> Texte du document
┌──
À la lumière de cet imaginaire, les cloisons solides ne sont pas les seules que la jeune mutante traverse. La métaphore livresque que filent la prophétesse et le cyborg lui reconnaît également le pouvoir de franchir le mur de la métalepse 25 en étant à la fois acteur du récit et d’une certaine manière auteur, capable de le remanier après coup, de le corriger, de l’amender. L’histoire apparaît comme un mythe, au sens étymologique du terme, dans lequel Rachel et Kitty tâchent d’apporter des variantes. Ce qui s’oppose, au fond c’est d’un côté l’homogénéité du tissu narratif, la pureté linéaire de sa trame, de l’autre le désordre qu’y apportent les ratures, les retouches, les repentirs. Pour la Confrérie des Mauvais Mutants et les Sentinels, l’histoire est un livre publié ; pour les X-Men et leurs alliés, c’est un manuscrit en développement, toujours susceptible d’être remis sur le métier.
└──
> Données sources
┌──
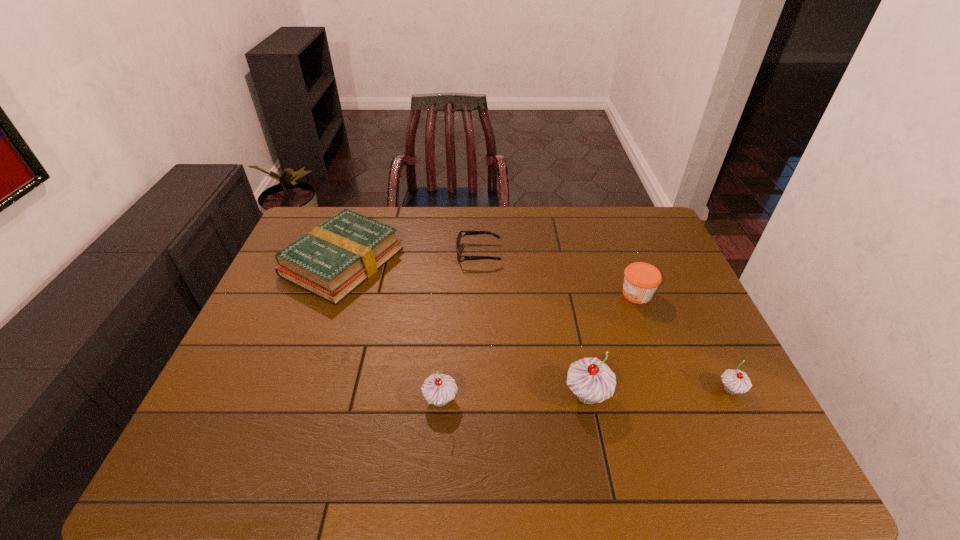
This screenshot has height=540, width=960. I want to click on free space for a new cupcake on the left, so click(x=291, y=405).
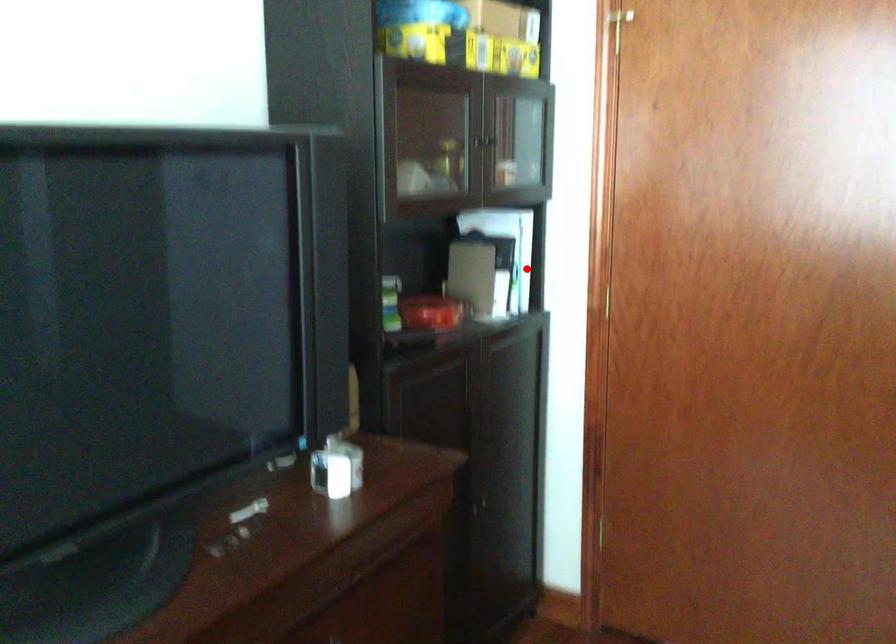
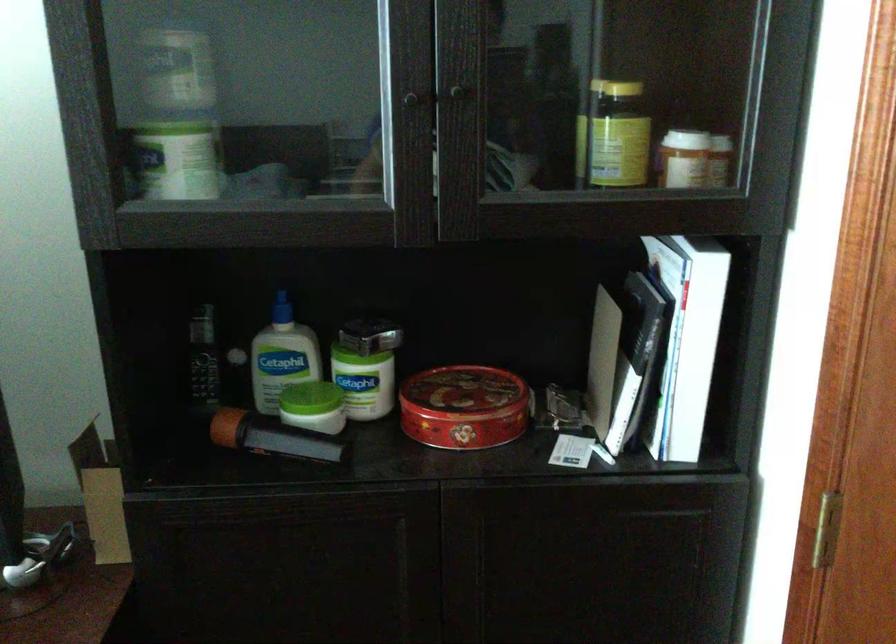
In the second image, find the point that corresponds to the highlighted location in the first image.

(728, 373)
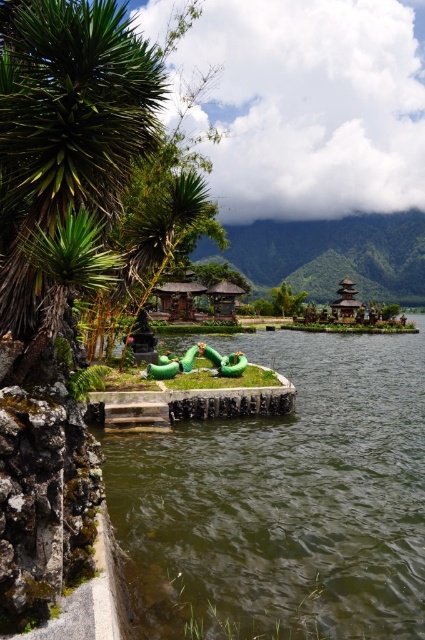
You are a visitor standing on the shore of the lake and want to know which object is taller between the green rubber tubes at center and the green leafy palm tree at left. Based on the scene, can you determine which one is taller?

The green leafy palm tree at left is taller than the green rubber tubes at center.

You are planning to build a floating dock using the green rubber tubes at center and need to anchor it near the green leafy palm tree at left. Considering their sizes, which object is wider?

The green rubber tubes at center are wider than the green leafy palm tree at left because the green rubber tubes at center have a greater width as stated in the description.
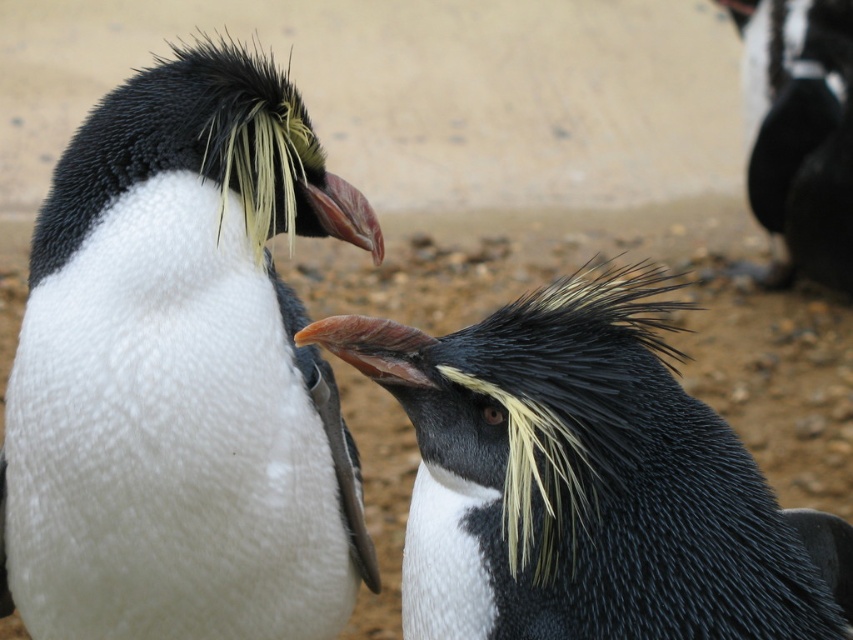
Question: Can you confirm if white soft penguin at left is positioned above black matte penguin at upper right?

Choices:
 (A) no
 (B) yes

Answer: (A)

Question: Can you confirm if white soft penguin at left is positioned to the left of black and white feathers at center?

Choices:
 (A) yes
 (B) no

Answer: (A)

Question: Which of the following is the farthest from the observer?

Choices:
 (A) black matte penguin at upper right
 (B) white soft penguin at left
 (C) black and white feathers at center

Answer: (A)

Question: Does white soft penguin at left have a greater width compared to black and white feathers at center?

Choices:
 (A) yes
 (B) no

Answer: (A)

Question: Which point is closer to the camera taking this photo?

Choices:
 (A) (840, 4)
 (B) (99, 252)

Answer: (B)

Question: Which of the following is the farthest from the observer?

Choices:
 (A) (793, 230)
 (B) (563, 620)

Answer: (A)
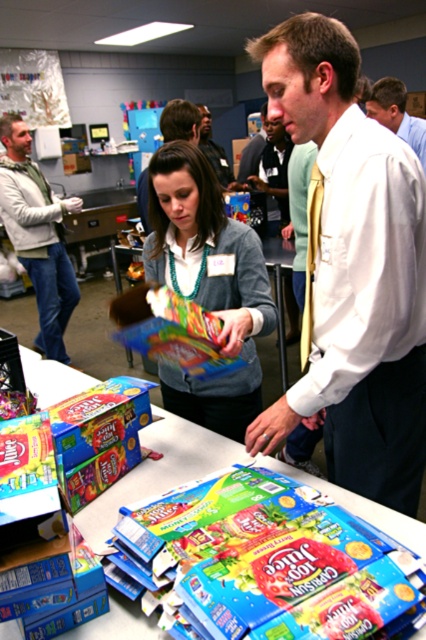
What object is located at the coordinates point (37, 234)?

The point (37, 234) corresponds to the matte white sweater at center.

You are a photographer trying to capture a group photo of the people at the table. You notice the white shirt at upper center and the matte black shirt at center. Which person should you ask to move forward slightly to ensure both are in focus?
└──
> Le problème
D'après le texte sur les X-Men, que représente l'histoire pour la Confrérie des Mauvais Mutants et les Sentinels ?

> Résultat de l'exercice
Un livre publié.